Counseling for Prediabetes Should be Heightened in Primary Care

Prediabetes is a condition where an individual’s blood glucose is abnormally high, but not high enough to be called type 2 diabetes. But prediabetes raises the risk of type 2 diabetes. Because of the nature of prediabetes, a healthcare provider -- especially one in a primary care setting -- can collaborate with the patient to determine if there is a need to treat the condition. Being over 40 years of age, overweight or obese, for example, can raise the risk of type 2 diabetes in a patient with prediabetes. If the patient is at high risk of getting type 2 diabetes, the provider should counsel the patient or make a referral.

The provider should counsel the patient on ways to make lifestyle changes to treat the prediabetes, or refer the patient to an organization that can provide the counseling. While the referral rate for prediabetes treatment is unknown, counseling for prediabetes in a primary care setting is relatively low. The level of counseling for prediabetes should be increased.

Approximately 88 million adults in the US have prediabetes. And the CDC’s Diabetes Prevention Program study has shown that addressing prediabetes using intensive lifestyle intervention (ILI) can reduce the incidence of type 2 diabetes. Based on the results of the Diabetes Prevention Program  study, the CDC established the Diabetes Prevention Program (DPP) to help individuals treat prediabetes.
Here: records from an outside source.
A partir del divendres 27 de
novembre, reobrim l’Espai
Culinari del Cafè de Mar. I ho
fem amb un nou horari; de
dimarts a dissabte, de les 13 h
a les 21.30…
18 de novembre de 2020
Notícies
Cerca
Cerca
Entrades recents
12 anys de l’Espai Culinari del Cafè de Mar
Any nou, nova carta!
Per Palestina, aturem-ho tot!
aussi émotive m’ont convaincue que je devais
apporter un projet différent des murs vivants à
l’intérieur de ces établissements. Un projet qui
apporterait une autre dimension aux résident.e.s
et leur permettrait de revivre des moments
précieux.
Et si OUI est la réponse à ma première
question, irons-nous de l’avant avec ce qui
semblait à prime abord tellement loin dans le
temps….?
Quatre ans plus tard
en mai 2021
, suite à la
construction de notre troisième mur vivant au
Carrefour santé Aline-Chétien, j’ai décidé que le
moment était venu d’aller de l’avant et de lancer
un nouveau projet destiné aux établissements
Counseling high risk patients with prediabetes or referring the patients to an organization that offers prediabetes counseling is recommended by the US preventive services task force (USPSTF) . However, one study showed that only about 40% of patients with prediabetes were counseled by a healthcare provider to control or lose weight, increase physical activity, or decrease the fat or calories in the diet.
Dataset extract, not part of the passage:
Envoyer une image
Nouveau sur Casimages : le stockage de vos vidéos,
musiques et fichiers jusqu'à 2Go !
The investigators further stated that “participants who were counseled to adopt healthy lifestyle reported high adherence to weight control and diet modification.” So while ILI, used by the DPP, can reduce type 2 diabetes cases by treating prediabetes, providers often don’t counsel patients who have the condition.

Since patients are more often in a primary care setting than any other healthcare setting, primary care providers can be an important factor in helping to decrease the number of type 2 diabetes cases by counseling patients who have prediabetes.